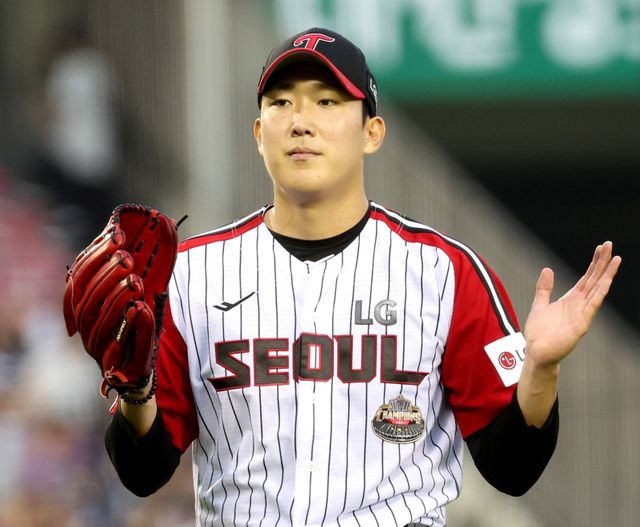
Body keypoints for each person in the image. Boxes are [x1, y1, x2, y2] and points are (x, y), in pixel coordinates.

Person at [102, 28, 621, 526]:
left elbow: (513, 468)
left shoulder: (443, 272)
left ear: (372, 133)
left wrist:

----

> _WHAT NEEDS TO BE DONE_: Apart from the images, every line above needs to be printed again exactly.

> _EXERCISE OUTPUT_:
Body keypoints for each person in the image. Boxes are [x1, y1, x2, y2] and points are (x, y), in pixel coordinates.

Person at [102, 28, 621, 526]:
left elbow: (513, 468)
left shoulder: (443, 272)
left ear: (372, 133)
left wrist:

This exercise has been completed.